_Task statement_
Scan the entries below and report only how many lines contain "para".

_Source records_

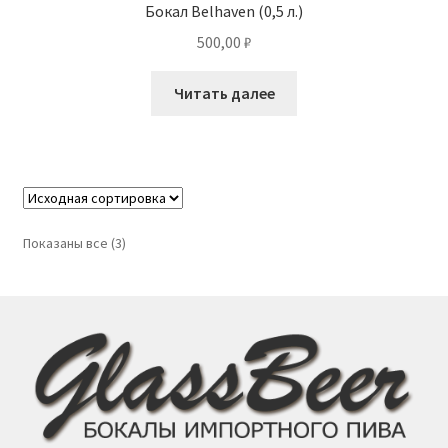
Бокал Belhaven (0,5 л.)
500,00
₽
Читать далее
Показаны все (3)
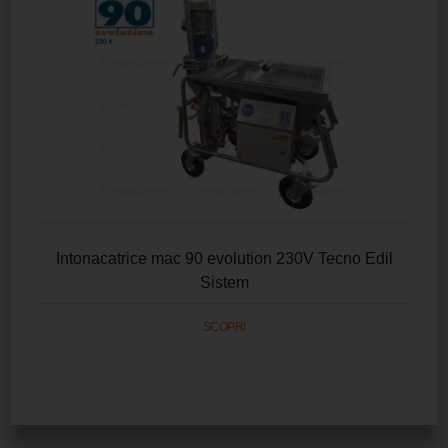
Intonacatrice mac 90 evolution 230V Tecno Edil
Sistem
SCOPRI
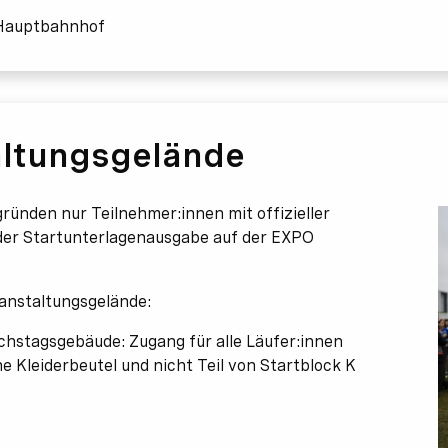
 Hauptbahnhof
ltungsgelände
ründen nur Teilnehmer:innen mit offizieller
er Startunterlagenausgabe auf der EXPO
ranstaltungsgelände:
chstagsgebäude: Zugang für alle Läufer:innen
 Kleiderbeutel und nicht Teil von Startblock K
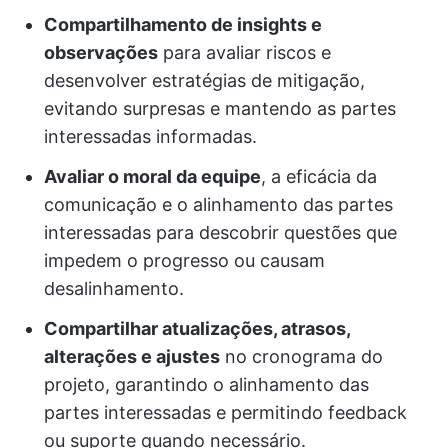
Compartilhamento de insights e
observações
para avaliar riscos e
desenvolver estratégias de mitigação,
evitando surpresas e mantendo as partes
interessadas informadas.
Avaliar o moral da equipe
, a eficácia da
comunicação e o alinhamento das partes
interessadas para descobrir questões que
impedem o progresso ou causam
desalinhamento.
Compartilhar atualizações, atrasos,
alterações e ajustes
no cronograma do
projeto, garantindo o alinhamento das
partes interessadas e permitindo feedback
ou suporte quando necessário.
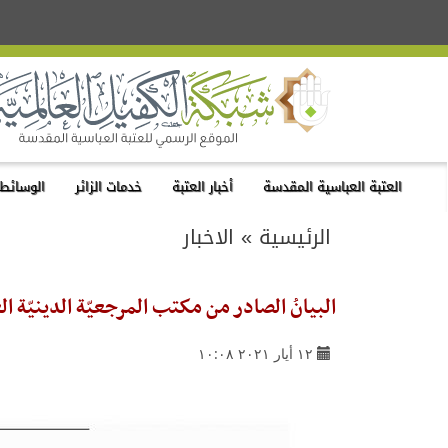
العتبة العباسية المقدسة
أخبار العتبة
خدمات الزائر
الوسائط 
الرئيسية
»
الاخبار
البيانُ الصادر من مكتب المرجعيّة الدينيّة ال
١٢ أيار ٢٠٢١ ١٠:٠٨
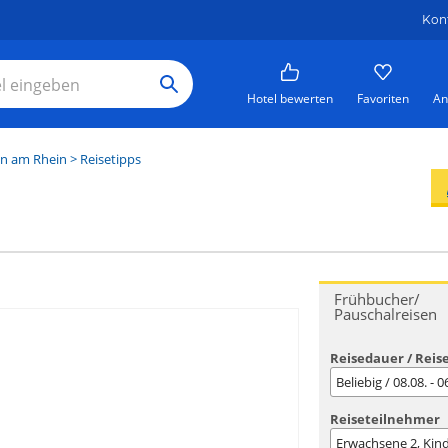
Kon
Hotel bewerten
Favoriten
An
n am Rhein
> Reisetipps
Frühbucher/
Pauschalreisen
Reisedauer / Reis
Beliebig / 08.08. - 
Reiseteilnehmer
Erwachsene
2
, Kin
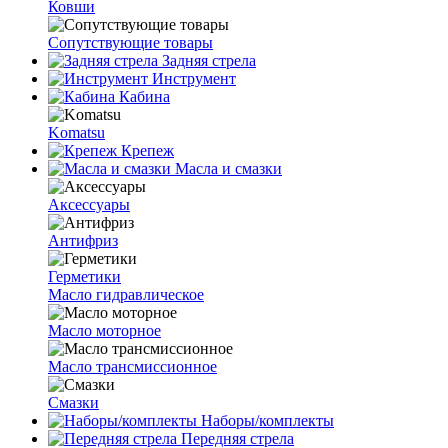
Ковши
Сопутствующие товары
Задняя стрела
Инструмент
Кабина
Komatsu
Крепеж
Масла и смазки
Аксессуары
Антифриз
Герметики
Масло гидравлическое
Масло моторное
Масло трансмиссионное
Смазки
Наборы/комплекты
Передняя стрела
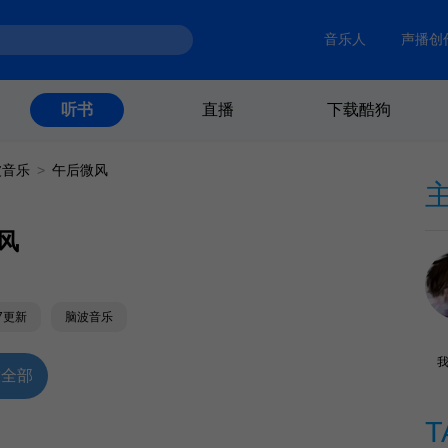
音乐人
声播创
直播
下载酷狗
听书
波音乐
>
午后微风
风
17更新
脑波音乐
放全部
T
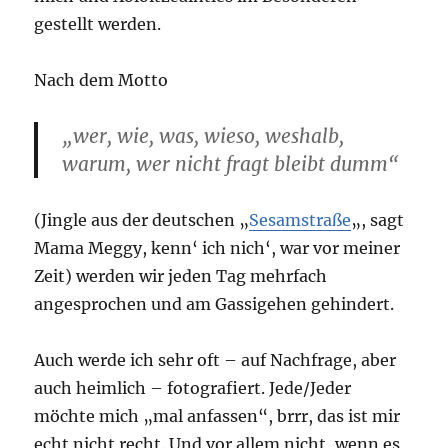
gestellt werden.
Nach dem Motto
„wer, wie, was, wieso, weshalb,
warum, wer nicht fragt bleibt dumm“
(Jingle aus der deutschen „
Sesamstraße
„, sagt
Mama Meggy, kenn‘ ich nich‘, war vor meiner
Zeit) werden wir jeden Tag mehrfach
angesprochen und am Gassigehen gehindert.
Auch werde ich sehr oft – auf Nachfrage, aber
auch heimlich – fotografiert. Jede/Jeder
möchte mich „mal anfassen“, brrr, das ist mir
echt nicht recht. Und vor allem nicht, wenn es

_Written answer_
2